Example of Using OpenAI for Complex Corrections/Clarifications:

PHP

<?php
// ... (initial request processing and Elasticsearch connection)

// Function to correct typos using OpenAI
function correct_typo_with_openai($query, $openai_api_key) {
    $openai_api_url = 'https://api.openai.com/v1/chat/completions';
    $prompt = "Correct any possible typos in the Russian word or phrase, if present, and return only the corrected word/phrase. If there are no typos, return the original. Example: 'гловори' -> 'главари', 'котенок' -> 'котенок'. Only the corrected word.";

    $data = [
        'model' => 'gpt-3.5-turbo',
        'messages' => [
            ['role' => 'system', 'content' => $prompt],
            ['role' => 'user', 'content' => $query]
        ],
        'max_tokens' => 30, // Limit for a concise response
        'temperature' => 0.1, // Make responses highly deterministic (less creativity)
    ];

    $ch = curl_init($openai_api_url);
    curl_setopt($ch, CURLOPT_HTTPHEADER, [
        'Content-Type: application/json',
        'Authorization: Bearer ' . $openai_api_key
    ]);
    curl_setopt($ch, CURLOPT_RETURNTRANSFER, true);
    curl_setopt($ch, CURLOPT_POST, true);
    curl_setopt($ch, CURLOPT_POSTFIELDS, json_encode($data));

    $response = curl_exec($ch);
    $http_status = curl_getinfo($ch, CURLINFO_HTTP_CODE);
    curl_close($ch);

    if ($http_status === 200) {
        $openai_response_data = json_decode($response, true);
        if (isset($openai_response_data['choices'][0]['message']['content'])) {
            return trim($openai_response_data['choices'][0]['message']['content']);
        }
    }
    return $query; // In case of error or if AI didn't correct, return the original query
}

// ... (further in your search query processing logic)
$userQuery = $_GET['word'] ?? '';

if (!empty($userQuery)) {
    // First, try simple methods, then AI for complex cases
    $correctedQuery = $userQuery;
    // You can add a condition, e.g., if PyMorphy2 couldn't find a lemma or the word seems very erroneous
    if (mb_strlen($userQuery) > 3 && !lemmatize_russian_word($userQuery)) { // Example simple condition
         $correctedQuery = correct_typo_with_openai($userQuery, $openai_api_key);
    }

    $lemmaQuery = lemmatize_russian_word($correctedQuery);

    // ... (then the Elasticsearch query, as in the previous answer) ...
}
?>

Explanation:

correct_typo_with_openai: This function sends a request to OpenAI with a very strict prompt (low temperature) to get the most accurate typo correction.
Conditional AI Use: We don’t call OpenAI for every query.
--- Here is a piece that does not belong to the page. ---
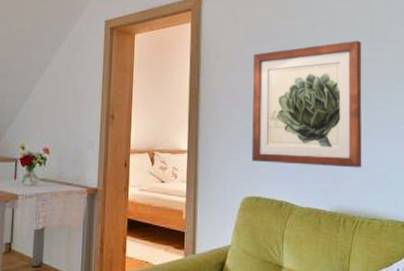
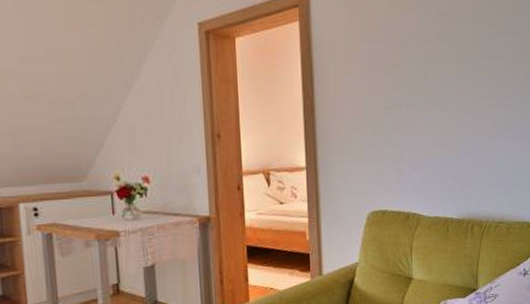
wall art: present [251,40,362,168] -> none [371,34,489,174]

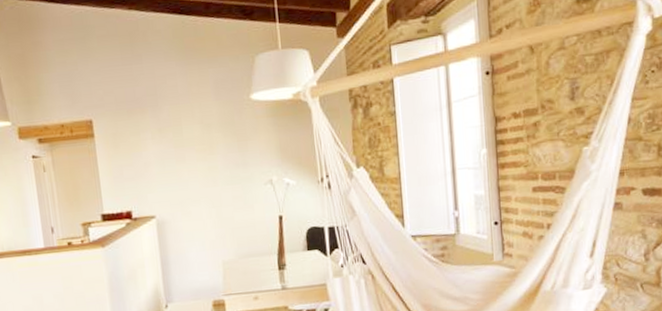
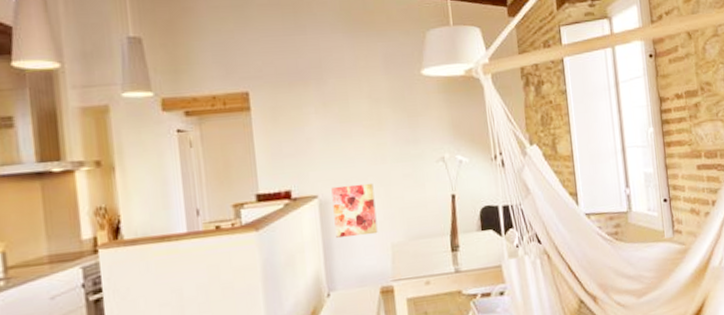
wall art: none [167,204,210,255] -> present [331,183,378,238]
The AI model is invoked only in cases where our basic methods (e.g., PyMorphy2 or Elasticsearch with fuzziness) cannot provide a confident result, or the query seems heavily distorted. This helps optimize costs and response time.

Conclusion

The adoption of OpenAI for generating contextual examples and assisting in complex search scenarios has been a significant leap forward for “How to Spell?”. GPT models provide high-quality and natural Russian language output, which is critical for our educational resource.

We leverage OpenAI where deep language understanding and content generation are required, while traditional tools like Elasticsearch and PyMorphy2 handle high-speed and high-volume search and morphological analysis tasks. This hybrid approach allows us to achieve maximum efficiency, providing users with an intelligent and valuable tool for working with the Russian language.